Tie the structured rejection reason to that, and rejection becomes auditable instead of a disagreement. You see that rejections from channel C are 70% “out of target group” (a setup problem at the source), while rejections from channel B are mostly “duplicate”, which calls for deduplication. Each reason points to a different fix. And because the provenance sits traceably in your platform’s audit trail, that analysis is not contestable but demonstrable, to both your publishers and your buyers.
Volume is a tempting measure because it can always go up. But every rejected lead costs processing, trust and turnaround time, and drags down revenue per lead in your operation. Whoever steers on volume unintentionally rewards exactly the sources that deliver the most noise.

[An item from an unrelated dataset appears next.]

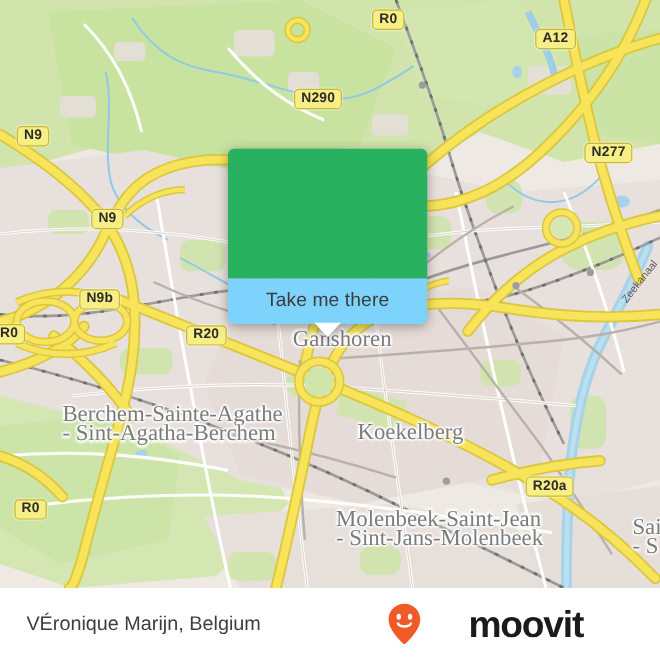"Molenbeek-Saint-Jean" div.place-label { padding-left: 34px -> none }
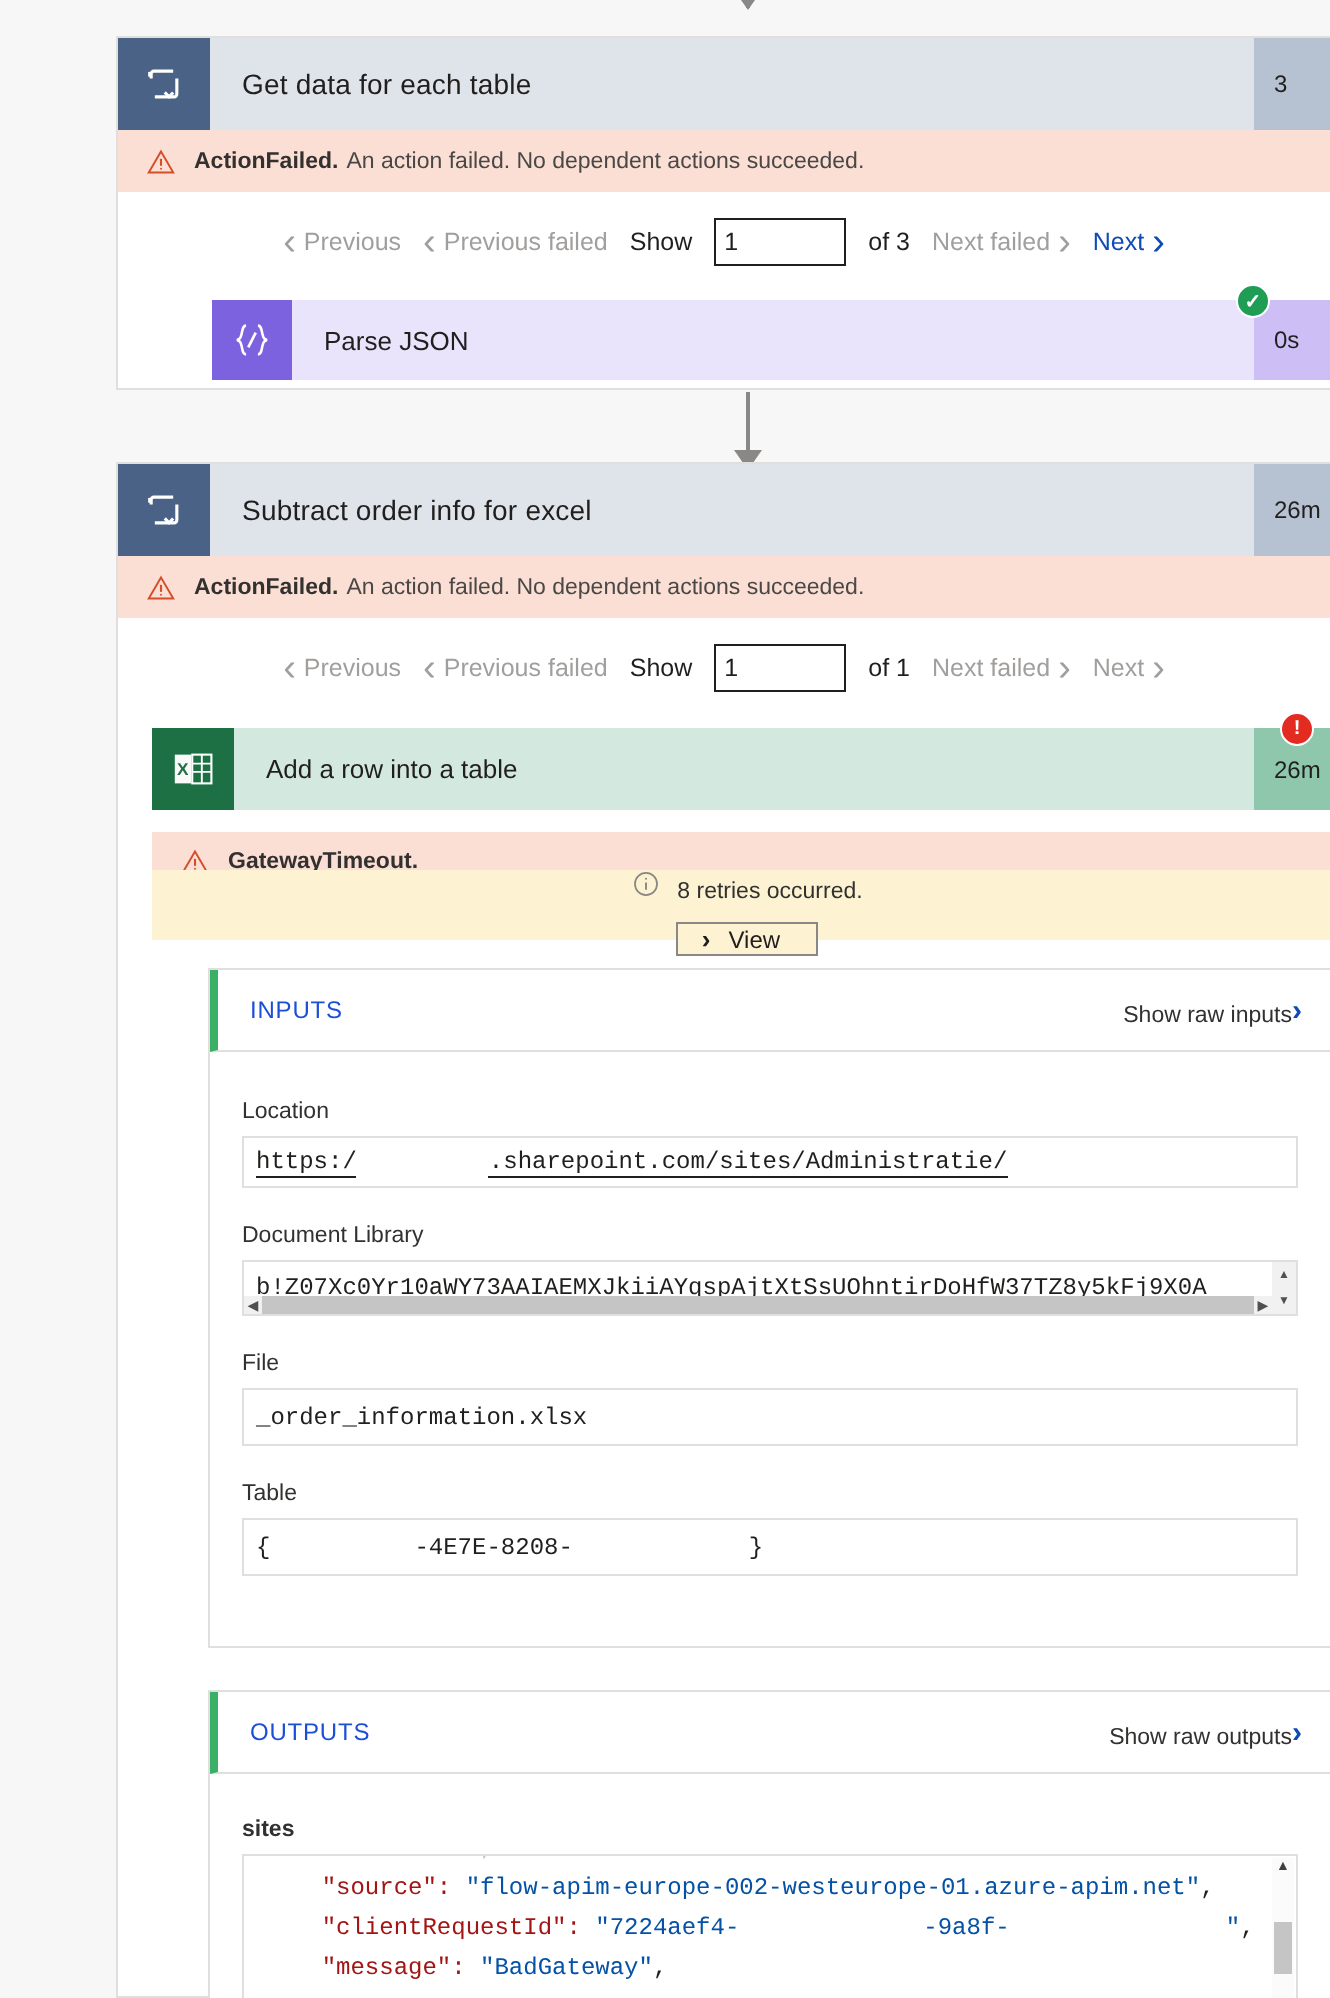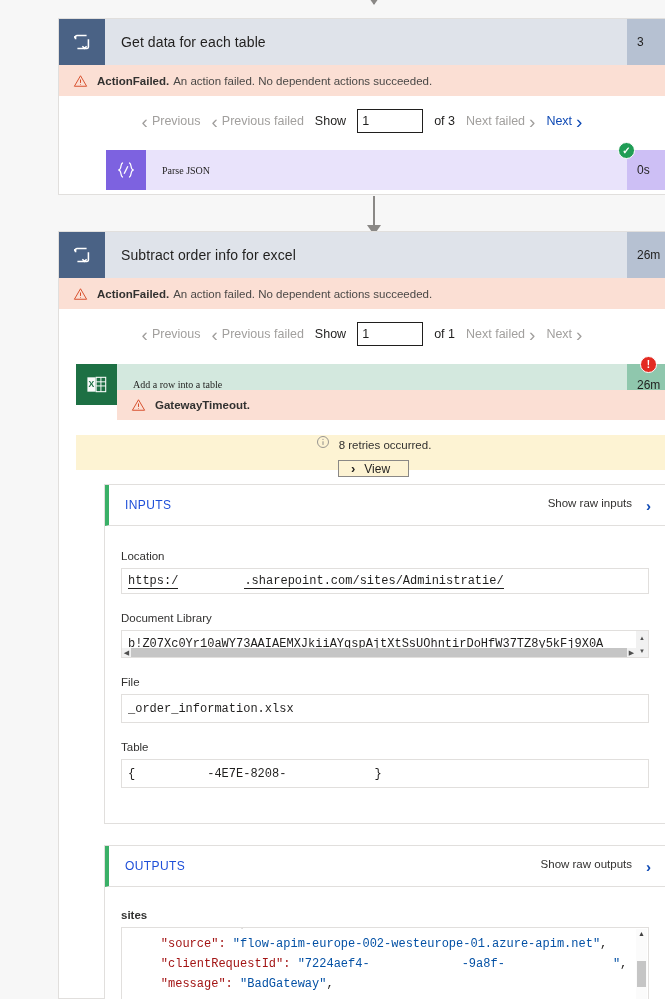"Parse JSON" .action-row .a-title { font-family: Liberation Serif, serif -> none; font-size: 10px -> 13px }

Steering on quality flips the incentive. You assess each source on acceptance rate, rejection reasons, turnaround time and revenue per lead, and in your platform you shift budget and routing toward the sources that perform on those KPIs. A smaller, cleaner channel with 92% acceptance and a high revenue per lead is almost always worth more than a large channel that sees half its deliveries fail. The act of measuring itself changes behavior: once a publisher knows rejection is traceable and visible, delivery improves at the source, before you even need to step in.
OXIAE is the operating system for lead generators: it labels every request on arrival with source, channel, campaign and publisher, and records consent and provenance by default, under your own brand. Acceptance rate, rejection with reason, turnaround time and revenue per channel and buyer therefore sit real-time per source and label in your dashboard, not as an average across your whole operation, but broken down all the way to the channel.
Because every rejection carries a structured reason and every event lands traceably in the audit trail, steering on quality in your platform becomes a matter of reading the numbers instead of investigating them. You then tie routing and payouts to those KPIs, so the publishers who deliver clean, accepted leads actually get priority and value, fully automated, within your own operation.
Note: the figures in this guide are illustrative and only serve to clarify the KPIs and how they relate to each other. Which acceptance rate, turnaround time or revenue per lead is achievable or healthy in your operation depends heavily on market, channel and target group, so use your own measured values as the benchmark.